To make it even more complex, while a lot of gamers see first person battlefield shooters as a fun pastime, for some people the games are a key part of rebuilding their lives. Soldiers returning from Afghanistan and Iraq sometimes use games like Call of Duty to help treat Post-Traumatic Stress Disorder (or PTSD). Is it truly exploitation when the games capitalizing on current, real-world conflicts may be the key to helping veterans recover from those same conflicts?
But this only scratches the surface. Having spoken to a number of veterans, the experience of war that they described was complicated, to say the least. I remember one Afghanistan veteran, a lovely lady who is an officer in the Canadian artillery, who had one of her happiest moments at the start of a major engagement. Having heard about and trained to carry out the mass barrages of World War I, II, and Korea, she was disappointed to discover that her tour of duty involved waiting for hours and occasionally lobbing one or two shells to some specified coordinates. But then, an actual battle started, and she got to fire a proper barrage! Her eyes lit up with excitement as she told me this.
And then there’s a friend of mine, who has asked to go nameless for reasons that will become clear in a moment. He served in communications, and spent most of his time in Afghanistan on a hill. He phoned me more often from that hill than he ever had before his deployment, and became a dedicated camel watcher (our standard joke was, “No, you can’t take a camel home with you,” followed by, “Awww…”). He also returned home with severe PTSD, and to this day he cannot play military shooters without being triggered.
There’s also the story about a group of soldiers in a paratrooper bar who, having been comparing the stories of their dozens of drops, noticed an old fellow come in and take a seat. Thinking that perhaps he had wandered into the wrong place by accident, some of the young men asked him how many drops he had been through. “Just two,” he replied, “Normandy and Holland.” The old veteran did not have to buy a single drink that night.
There’s my great grandfather, Isaac Voskoboinik, who served in the Imperial Russian Cavalry in World War I. Because he was Jewish he was not permitted to hold rank, but because he did not look Jewish, he was trusted by his fellow soldiers. He was captured in Austria in 1915, declared dead by the Russian army, and spent most of the war in a POW camp. He was also one of the millions of prisoners on the Eastern Front forgotten about when the war ended, and led a band of men home to Russia, foraging across Eastern Europe to survive.
Finally, there’s my grandfather Albert Marks, who spent a lot of World War II in England training to fly Mosquitos (a type of wooden warplane). We don’t know much about what happened there — he never liked to talk about it. We do know that he had a roommate during training who was killed in action, leaving him so distraught that he could not bring himself to return to the barracks, and later had to have somebody collect and deliver his belongings to his new quarters. The war ended while my grandfather was still in training, and he managed the amazing feat of coming out of it without a single drop of blood on his hands.

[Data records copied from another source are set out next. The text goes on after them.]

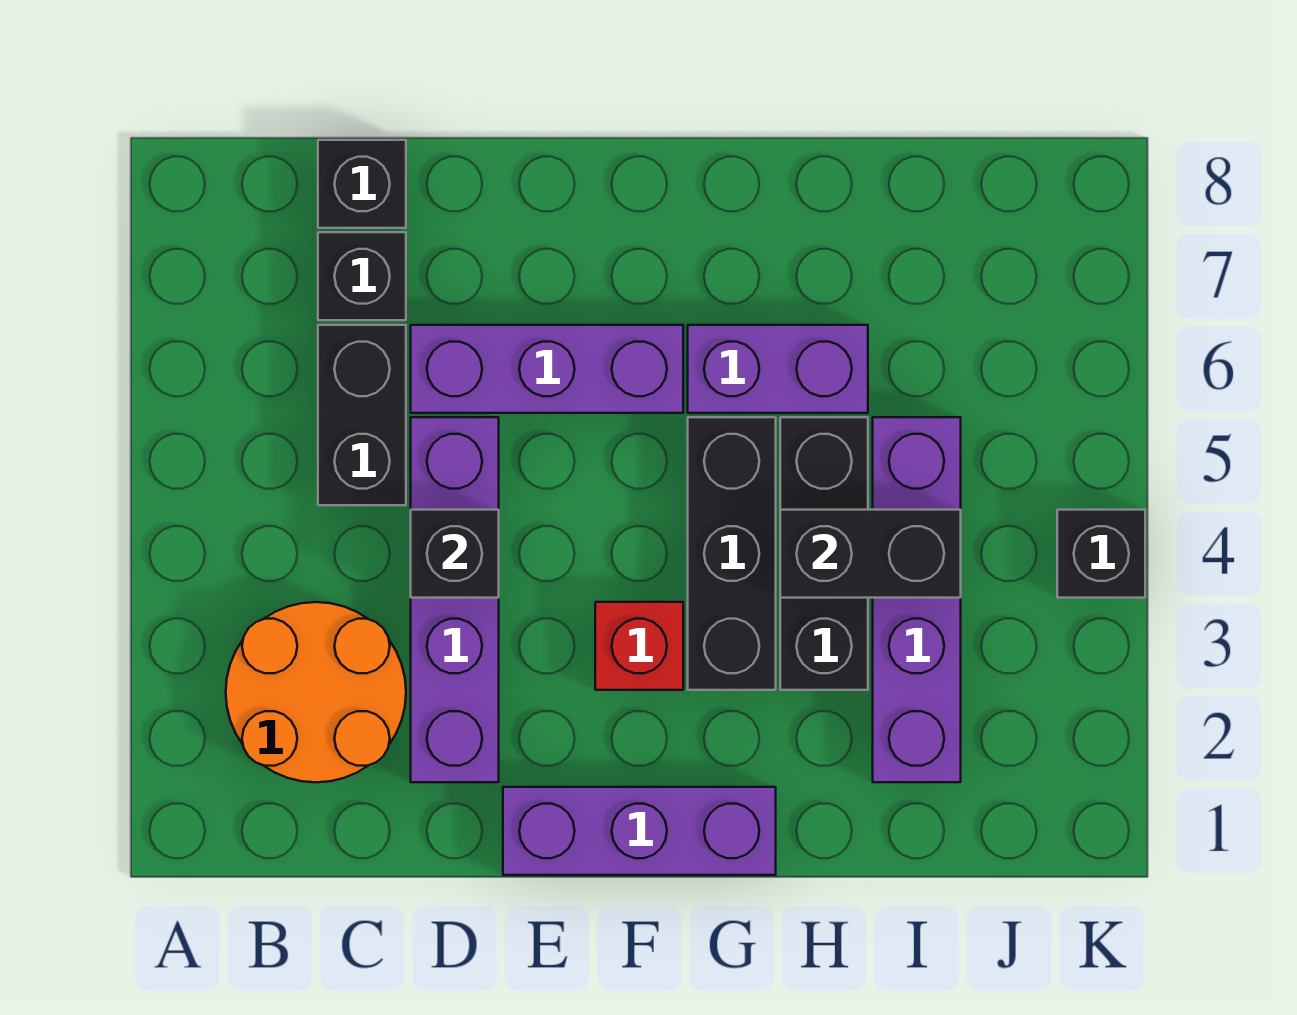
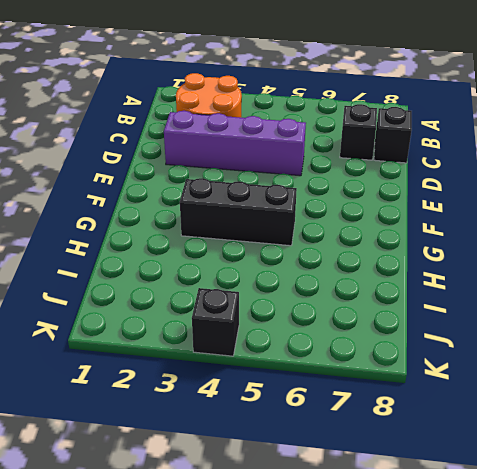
none -> black brick C5:C6 level 1
none -> purple brick D6:F6 level 1
none -> purple brick E1:G1 level 1

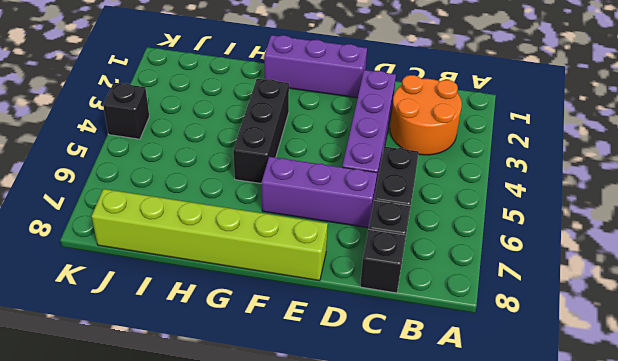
lime brick E8:J8 level 1 -> none
none -> red brick F3 level 1
none -> purple brick G6:H6 level 1
none -> black brick H3:H5 level 1

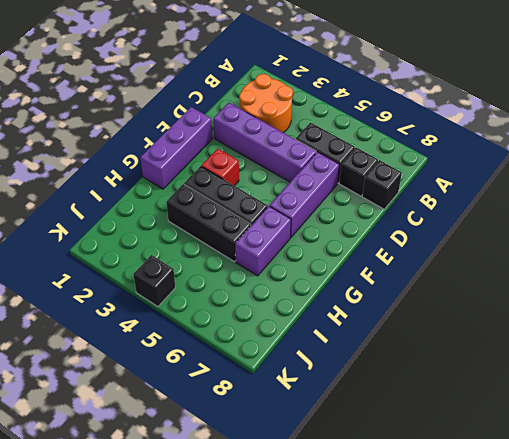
none -> purple brick I2:I5 level 1
none -> black brick D4 level 2
none -> black brick H4:I4 level 2

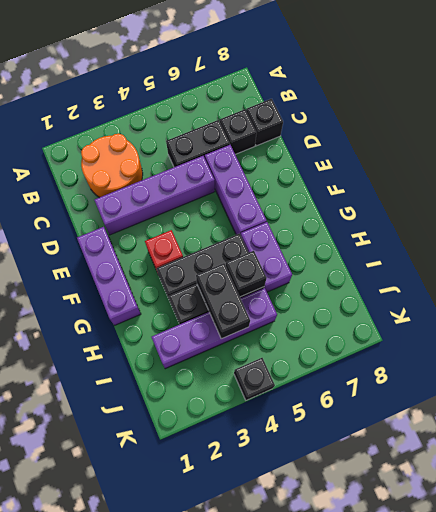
black brick H5 level 2 -> black brick D4 level 2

He also met somebody, fell in love, and got married there — to my grandmother, who was with him to the day he died four years ago at the age of 93.
I guess it is fitting that this seems to be a complicated issue without any real answers. After all, the experience of war is complicated. Perhaps that’s why Valiant Hearts works so well. In stripping away the combat gameplay, it allows us to concentrate instead on the stories of the characters — their laughter and sadness, their rejoicing and heartbreak, and the excitement and the horror. Instead of playing at war, we get to experience it.
It may also be the closest we can ever come to understanding it, without going there ourselves.